■ What the task asks ■
Retype the biography of India Logan-Riley below in full, keeping every word and punctuation mark unchanged.

■ Selected excerpt ■
--------------------------------

New Zealand climate activist

India Logan-Riley is a New Zealand climate activist, who was awarded the 2021 Stanford University Bright Award. Logan-Riley is known for co-founding of Te Ara Whatu, a youth climate activism organisation which consists of Māori and Pacific Peoples (Pasifika).

== Biography ==
Logan-Riley has studied archaeology and Māori history at university. Logan-Riley attended the UN's climate talks in 2015 and 2016, where they (Note: Logan-Riley uses they/them pronouns.) were a member of the Indigenous Peoples’ Caucus. Their activism focuses on the rights of indigenous peoples. The impact of their activism has been discussed in the same context as that of Greta Thunberg and David Attenborough. They have spoken out on how rising sea levels will disproportionately affect Māori communities, in particular since their communities are already over-represented in poverty statistics. Logan-Riley is connected to Kahungunu, Rangitāne and Rongomaiwahine iwi.

In 2017, as a result of conversations at the UN Climate Conference, they founded Te Ara Whatu, a Māori youth-led initiative which focuses on climate activism. The group campaign has campaigned internationally at the UN Climate Conferences, and also campaigns at a national level to ensure that indigenous perspectives are part of the climate crisis planning of the New Zealand government.

In 2021 they were awarded the Bright Award from Stanford University, which includes a prize fund of US$100,000. It recognises individuals who have an especial impact on "environmental preservation and global sustainability".

Logan-Riley addressed the 2021 United Nations Climate Change Conference, where they centred the importance of indigenous knowledge and appealed to the politicians present to "get in line or get out of the way".

--------------------------------

■ Supplied material ■

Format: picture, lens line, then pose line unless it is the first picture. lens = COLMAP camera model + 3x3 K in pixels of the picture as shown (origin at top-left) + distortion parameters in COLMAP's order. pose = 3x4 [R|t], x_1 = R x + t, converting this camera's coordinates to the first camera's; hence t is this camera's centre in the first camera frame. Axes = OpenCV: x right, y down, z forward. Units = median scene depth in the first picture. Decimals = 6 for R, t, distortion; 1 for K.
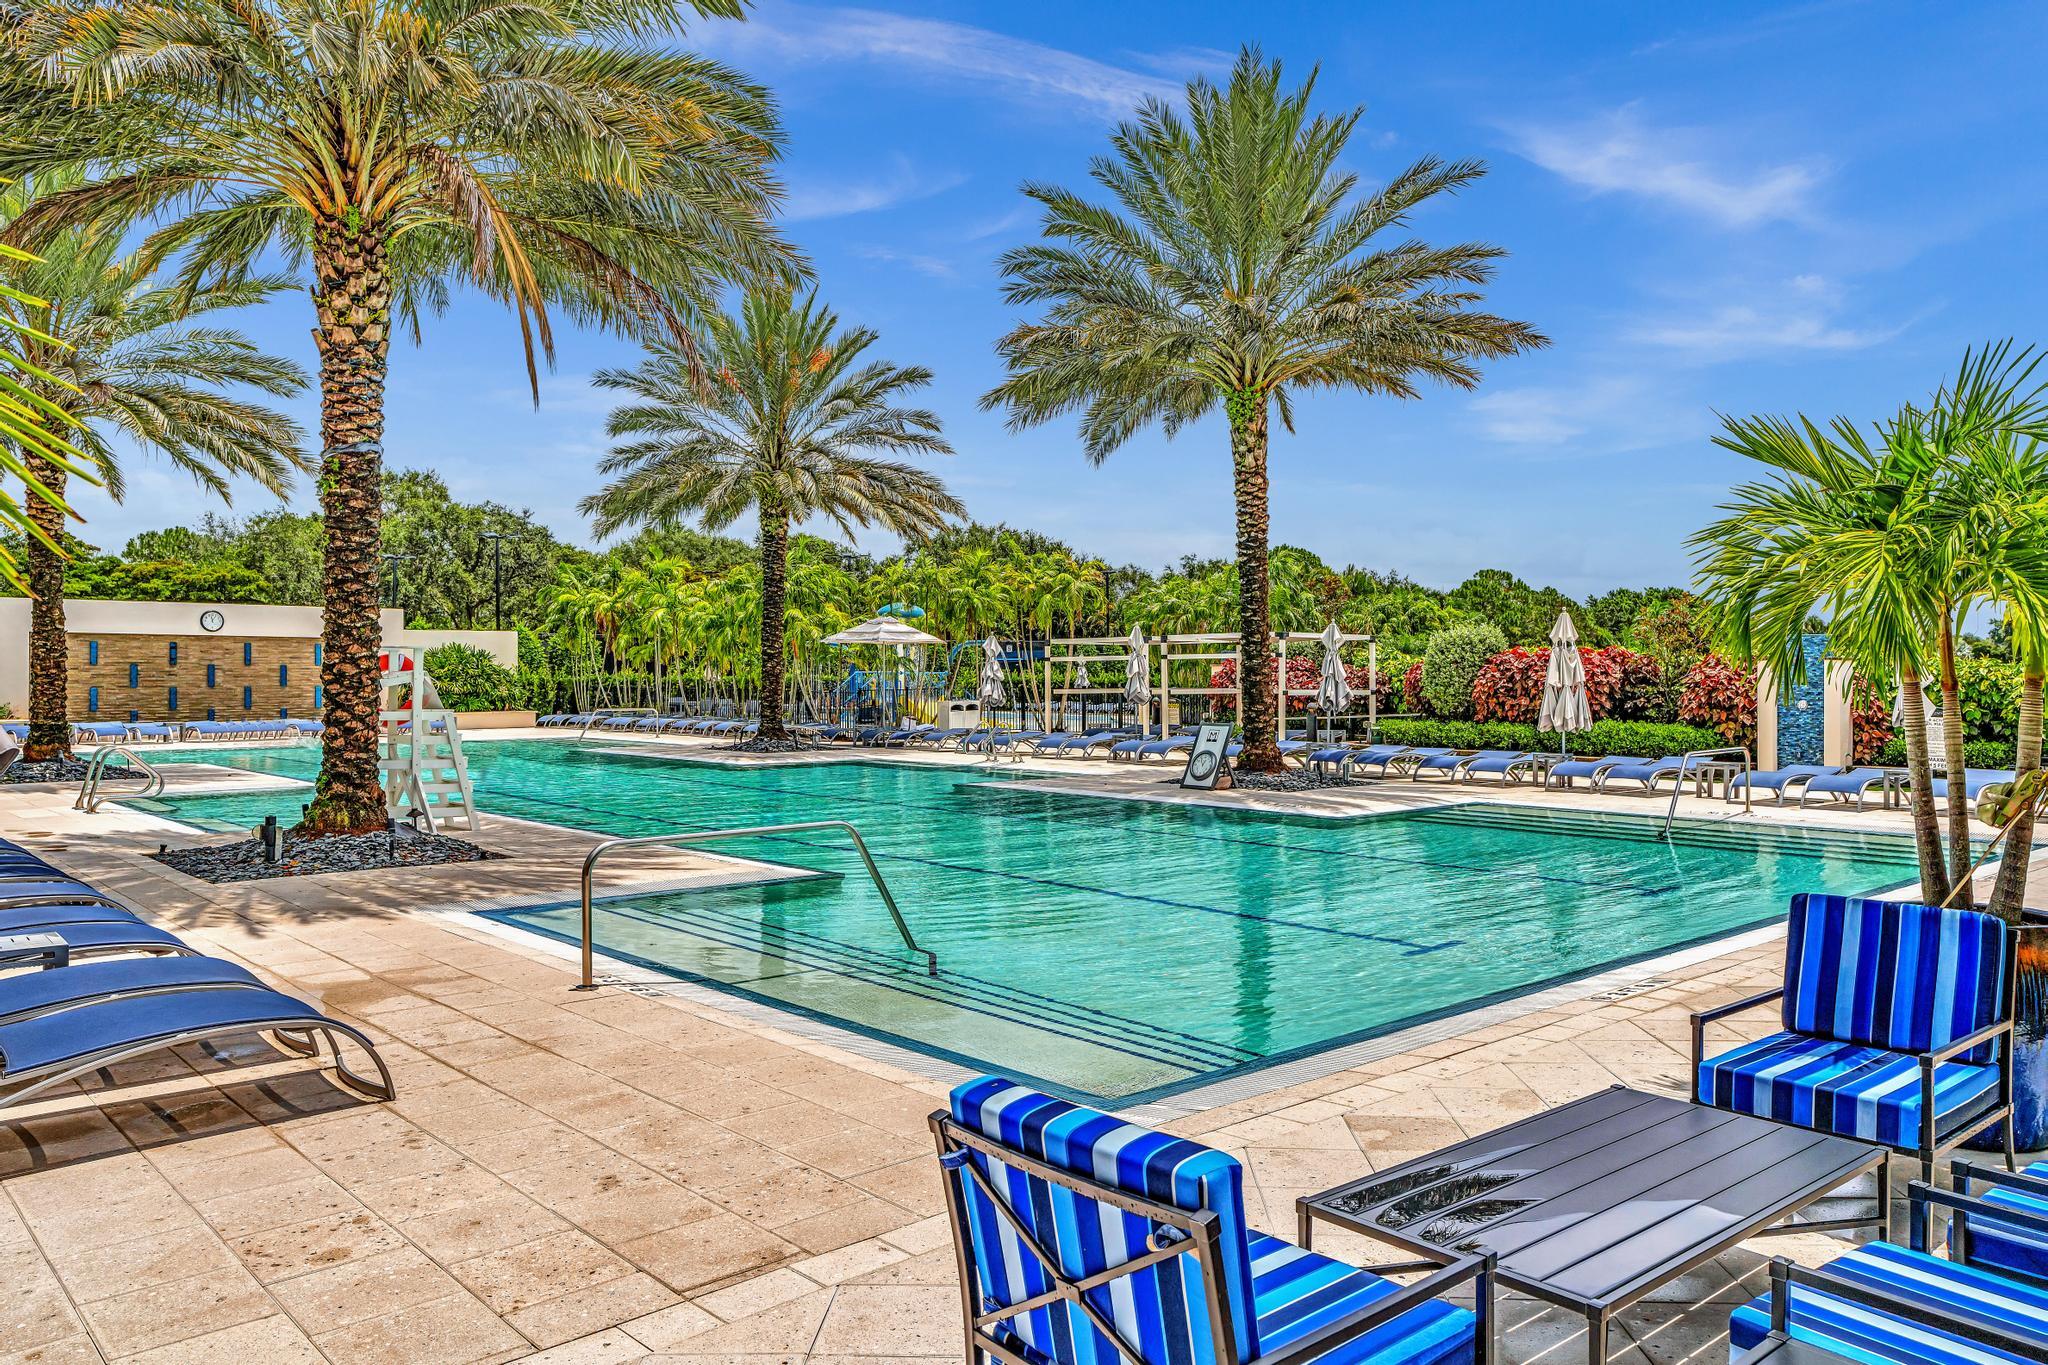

--------------------------------

■ Completed exercise ■
New Zealand climate activist

India Logan-Riley is a New Zealand climate activist, who was awarded the 2021 Stanford University Bright Award. Logan-Riley is known for co-founding of Te Ara Whatu, a youth climate activism organisation which consists of Māori and Pacific Peoples (Pasifika).

== Biography ==
Logan-Riley has studied archaeology and Māori history at university. Logan-Riley attended the UN's climate talks in 2015 and 2016, where they (Note: Logan-Riley uses they/them pronouns.) were a member of the Indigenous Peoples’ Caucus. Their activism focuses on the rights of indigenous peoples. The impact of their activism has been discussed in the same context as that of Greta Thunberg and David Attenborough. They have spoken out on how rising sea levels will disproportionately affect Māori communities, in particular since their communities are already over-represented in poverty statistics. Logan-Riley is connected to Kahungunu, Rangitāne and Rongomaiwahine iwi.

In 2017, as a result of conversations at the UN Climate Conference, they founded Te Ara Whatu, a Māori youth-led initiative which focuses on climate activism. The group campaign has campaigned internationally at the UN Climate Conferences, and also campaigns at a national level to ensure that indigenous perspectives are part of the climate crisis planning of the New Zealand government.

In 2021 they were awarded the Bright Award from Stanford University, which includes a prize fund of US$100,000. It recognises individuals who have an especial impact on "environmental preservation and global sustainability".

Logan-Riley addressed the 2021 United Nations Climate Change Conference, where they centred the importance of indigenous knowledge and appealed to the politicians present to "get in line or get out of the way".